Comments

  1. Repertoire says

    Should I be reading this blog for the science, or because these images are great for my Call of Cthulhu game? I can’t decide…

  2. Lago says

    So, I was in school studying biology, at the top of my class, and my older brother comes in from fishing. He was a mate out of New Bedford MA. on a scallop boat. He reaches into his bag of goodies to show me some of the odd-ball stuff that the drags pulled up from the bottom of the sea. In the pile was a piece of what appeared to be a man made glass, that was glossy, and wavy. It was from a larger piece and had been broken off in such a way that we could not tell what the original form was.

    My brother told me that he thought it was a shell of sorts to some creature. I laughed and said that I doubted it. It looked to polished. It look like it had a glazed coating of sorts. This was obviously man made.

    One day while cleaning up, I found the piece. I picked it up and tried to figure out what to do with it. I asked, “Why keep this silly piece of broken glass?” I then threw the piece out with the rest of the trash. When my brother later came back again from fishing, he asked if I had seen the piece, and I got nervous, and said “no”.

    Fishing got bad in New Bedford for a long while, and many fishermen lost their jobs. My brother was no exception, and he went about a year with no work at all. The man that came in with $8000 in his pocket was down to mowing my grass to try and make $40.

    I was at school and my family called to tell me that my brother had gotten a job on a boat, and everyone was happy for him. I felt good, as he was nothing if not a man of the sea. They then went out and had a successful trip, and the first time in a long time my brother had money again. The crew went home and they celebrated all night long on shore. My brother never woke from that celebration, as he was found dead on the floor the next morning.

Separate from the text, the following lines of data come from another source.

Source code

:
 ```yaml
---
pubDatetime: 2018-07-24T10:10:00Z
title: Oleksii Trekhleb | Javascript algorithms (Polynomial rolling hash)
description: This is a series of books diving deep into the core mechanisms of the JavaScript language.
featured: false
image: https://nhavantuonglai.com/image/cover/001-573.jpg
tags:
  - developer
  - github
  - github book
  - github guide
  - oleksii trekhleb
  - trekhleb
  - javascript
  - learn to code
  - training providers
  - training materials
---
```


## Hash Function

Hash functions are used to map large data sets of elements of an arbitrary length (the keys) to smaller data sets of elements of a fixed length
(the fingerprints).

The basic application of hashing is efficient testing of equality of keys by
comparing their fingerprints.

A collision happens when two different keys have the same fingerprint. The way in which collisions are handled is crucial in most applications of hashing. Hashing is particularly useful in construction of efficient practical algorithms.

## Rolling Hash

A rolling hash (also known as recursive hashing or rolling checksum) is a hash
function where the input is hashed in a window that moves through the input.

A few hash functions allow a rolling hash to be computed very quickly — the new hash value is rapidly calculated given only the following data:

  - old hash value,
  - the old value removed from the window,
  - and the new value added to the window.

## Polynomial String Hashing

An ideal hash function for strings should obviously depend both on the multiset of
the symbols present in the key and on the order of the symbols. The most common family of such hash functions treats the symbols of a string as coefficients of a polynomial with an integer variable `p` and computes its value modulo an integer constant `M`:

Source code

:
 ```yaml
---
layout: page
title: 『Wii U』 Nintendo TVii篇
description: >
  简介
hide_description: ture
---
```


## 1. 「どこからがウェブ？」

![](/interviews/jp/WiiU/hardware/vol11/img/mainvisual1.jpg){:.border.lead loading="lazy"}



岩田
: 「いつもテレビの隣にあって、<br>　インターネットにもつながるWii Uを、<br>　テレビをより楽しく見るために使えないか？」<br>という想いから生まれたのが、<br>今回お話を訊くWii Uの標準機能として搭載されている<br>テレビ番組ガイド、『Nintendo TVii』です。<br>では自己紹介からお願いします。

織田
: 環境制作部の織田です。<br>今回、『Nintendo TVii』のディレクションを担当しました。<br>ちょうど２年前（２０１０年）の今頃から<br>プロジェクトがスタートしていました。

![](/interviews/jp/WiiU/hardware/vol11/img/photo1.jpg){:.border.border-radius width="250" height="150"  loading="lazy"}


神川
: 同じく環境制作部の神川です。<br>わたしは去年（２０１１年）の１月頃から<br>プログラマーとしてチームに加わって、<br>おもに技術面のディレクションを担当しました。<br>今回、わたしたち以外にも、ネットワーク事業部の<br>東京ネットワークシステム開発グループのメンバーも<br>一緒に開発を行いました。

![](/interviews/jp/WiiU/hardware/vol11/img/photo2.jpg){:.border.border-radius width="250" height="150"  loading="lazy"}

    A couple of months later, while still numb from this particular arrow, I sat and watched the TV with my eyes a bit glazed over. Suddenly, on the TV came a film of what looked like a living ammonite. I knew it was not a Nautilus that I was looking at, and was rather confused. It seemed it was a type of octopus actually that developed a very thin glossy shell. The animal was regularly called “A Paper Nautilus” and was totally unknown to me before that moment. There was simply no doubt in my mind that I was looking at the shell that my brother had handed me month before, which I had thrown out as simply glass. The shell was thin, white, with what looked like spray painted black-grey markings.

    We all learn that we should be humble. My brother, though gone now for many years, reminds me, every day.

  3. Doug says

    Carl Zimmer ‘Loom’ has a thread on ‘Old Hands and New Fins’ in the Category: Evolution.

    Consider this cuttlefish [cephalopod] comment [from transcript and viewable in the video] from PBS NOVA [WGBH Boston] ‘Kings of Camouflage’:

    “But the strangest of them all is a creature called the flamboyant cuttlefish. For a start, it’s walking, not swimming.”

    http://www.pbs.org/wgbh/nova/transcripts/3404_camo.html

    Could the cuttlebone be related to the notochord?

  4. Rheinhard says

    OK, can someone please explain why this thing appears to have suckers around its EYEBALL? This would seem to make no sense, and if some artist had drawn this I would have been tempted to point out that the general point of suckers is to stick to things you want to move around to your mouthal area. Unless this species of cephalopod has its eyeball on an appendage that can move around to its mouth, this would seem to be an argument for un-intelligent design. ;)

  5. says

    Rheinhard, I think one of its tentacles is curled up in front of its eye. I hope so anyway, it’s just to painful to contemplate otherwise!

  6. says

    re Cuttlebone/notochord

    um, no, Doug. Nice *idea* but the cuttlebone doesn’t have any nerve cord running along it for a start.

    But yes, flamboyant cuttles o ‘walk’ (or rather stalk on tentacle-tip, cautiously, along the black sandy bottoms in that part of the world) are the epitome of cool. and so tiny!

  7. David Marjanović says

    Could the cuttlebone be related to the notochord?

    Nope. It’s the good old mollusc conchiferan shell, internalized.

  8. David Marjanović says

    Could the cuttlebone be related to the notochord?

    Nope. It’s the good old mollusc conchiferan shell, internalized.

  9. David Marjanović says

    Aha, the <strike> tag is not allowed. It was around “mollusc”.

  10. David Marjanović says

    Aha, the <strike> tag is not allowed. It was around “mollusc”.